Amanda earned her Bachelor of Science in Mathematics from Clarion University, near her hometown in Pennsylvania. She then earned a Master of Arts Management, after which she worked as the Orchestra Manager for the John F. Kennedy Center for the Performing Arts. Herself a trained opera singer, Amanda spent four years managing the 62 musicians of the Kennedy Center Opera House Orchestra. The heavy labor negotiations of this role would later influence Amanda’s interest in labor law. Growing up, Amanda was invested in her faith and throughout her formative years remained a dedicated member of the Northmont Presbyterian Church. While steeped in a culture of service and support, Amanda and her family also experienced financial hardship. It is this relationship with service and the firsthand experience of hardship that inspired Amanda to pay generosity forward, in gratitude— not just as a choice, but as a calling and a duty.

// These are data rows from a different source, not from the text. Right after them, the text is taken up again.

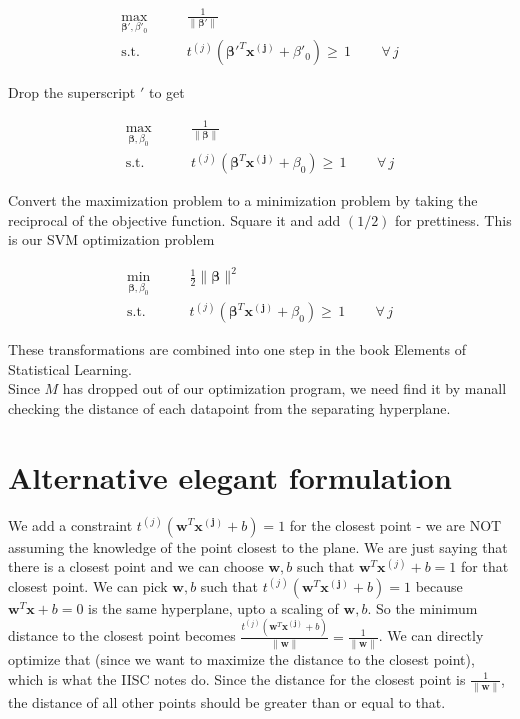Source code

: \documentclass{article}
\newcommand{\beq}{\begin{equation}}
\newcommand{\eeq}{\end{equation}}
\begin{document}
\beq
\label{eqn:formulation5}
\begin{aligned}
  \max_{\pmb{\beta}',\beta'_0} &  \qquad \frac{1}{\|\pmb{\beta}'\|} \\
  \textrm{s.t.} & \qquad {t^{(j)}({\pmb{\beta}'}^T{\pmb{x^{(j)}}} + \beta'_0)} \ge\, 1  \, \qquad \forall \,{j}
\end{aligned}
\eeq

Drop the superscript $'$ to get 

\beq
\label{eqn:formulation6}
\begin{aligned}
  \max_{\pmb{\beta},\beta_0} &  \qquad \frac{1}{\|\pmb{\beta}\|} \\
  \textrm{s.t.} & \qquad {t^{(j)}({\pmb{\beta}}^T{\pmb{x^{(j)}}} + \beta_0)} \ge \, 1  \, \qquad \forall \,{j}
\end{aligned}
\eeq

Convert the maximization problem to a minimization problem by taking the reciprocal of the objective function. Square it and add $(1/2)$ for prettiness. This is our SVM optimization problem

\beq
\label{eqn:formulation7}
\begin{aligned}
  \min_{\pmb{\beta},\beta_0} &  \qquad \frac{1}{2}{\|\pmb{\beta}\|^2} \\
  \textrm{s.t.} & \qquad {t^{(j)}({\pmb{\beta}}^T{\pmb{x^{(j)}}} + \beta_0)} \ge \, 1  \, \qquad \forall \,{j}
\end{aligned}
\eeq

These transformations are combined into one step in the book Elements of Statistical Learning. \\

Since $M$ has dropped out of our optimization program, we need find it by manall checking the distance of each datapoint from the separating hyperplane.


\section{Alternative elegant formulation}

We add a constraint $t^{(j)}(\pmb{w}^T\pmb{x^{(j)}}+b)=1$ for the closest point - we are NOT assuming the knowledge of the point closest to the plane. We are just saying that there is a closest point and we can choose $\pmb{w},b$ such that $\pmb{w}^T\pmb{x}^{(j)}+b=1$ for that closest point. We can pick $\pmb{w},b$ such that $t^{(j)}(\pmb{w}^T\pmb{x^{(j)}}+b)=1$ because $\pmb{w}^T\pmb{x}+b=0$ is the same hyperplane, upto a scaling of $\pmb{w},b$. So the minimum distance to the closest point becomes $\frac{t^{(j)}(\pmb{w}^T\pmb{x^{(j)}}+b)}{\|\pmb{w}\|}=\frac{1}{\|\pmb{w}\|}$. We can directly optimize that (since we want to maximize the distance to the closest point), which is what the IISC notes do. Since the distance for the closest point is $\frac{1}{\|\pmb{w}\|}$, the distance of all other points should be greater than or equal to that.\\
\end{document}

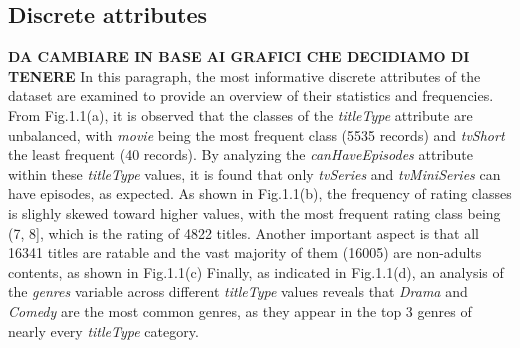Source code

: \subsection{Discrete attributes}
\textbf{DA CAMBIARE IN BASE AI GRAFICI CHE DECIDIAMO DI TENERE}
In this paragraph, the most informative discrete attributes of the dataset are examined to provide an overview of their statistics and frequencies. \\
From Fig.1.1(a), it is observed that the classes of the \textit{titleType} attribute are unbalanced, with \textit{movie} being the most frequent class (5535 records) and \textit{tvShort} the least frequent (40 records). 
By analyzing the \textit{canHaveEpisodes} attribute within these \textit{titleType} values, it is found that only \textit{tvSeries} and \textit{tvMiniSeries} can have episodes, as expected.
As shown in Fig.1.1(b), the frequency of rating classes is slighly skewed toward higher values, with the most frequent rating class being (7, 8], which is the rating of 4822 titles.
Another important aspect is that all 16341 titles are ratable and the vast majority of them (16005) are non-adults contents, as shown in Fig.1.1(c)
Finally, as indicated in Fig.1.1(d), an analysis of the \textit{genres} variable across different \textit{titleType} values reveals that \textit{Drama} and \textit{Comedy} are the most common genres, as they appear in the top 3 genres of nearly every \textit{titleType} category.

Amanda has participated in four separate pro bono and clinic projects at Duke. She is coDirector of the Duke Veterans Assistance Project where she volunteers and trains others to help veterans gain access to benefits. In the Duke Fair Chance Project, she helps residents with previous convictions gain pathways toward employment and housing. Her monumental work in the Duke Civil Justice Clinic included serving as the Eviction Advice Clinic Coordinator and managing over 60 student volunteers during the critical mass of eviction filings at the end of COVID-era eviction moratoriums. She also finds time to assist low-income North Carolinians with estate planning and advance directives through the Duke Health Care Planning Project. The summer of her first year in law school, concurrent with her pro bono and clinic efforts, Amanda completed a full-time internship advising the National Labor Relations Board on labor organizing votes. Amanda passionately volunteered these legal services on top of her demanding law school commitments.

This is only a window into all that her nominators wrote about Amanda. For her steadfast spirituality, persistent concern for others, tireless devotion to service, and demonstrable integrity and character, Duke is proud to name Amanda Joos as the professional student recipient of the 2022 Algernon Sydney Sullivan Award.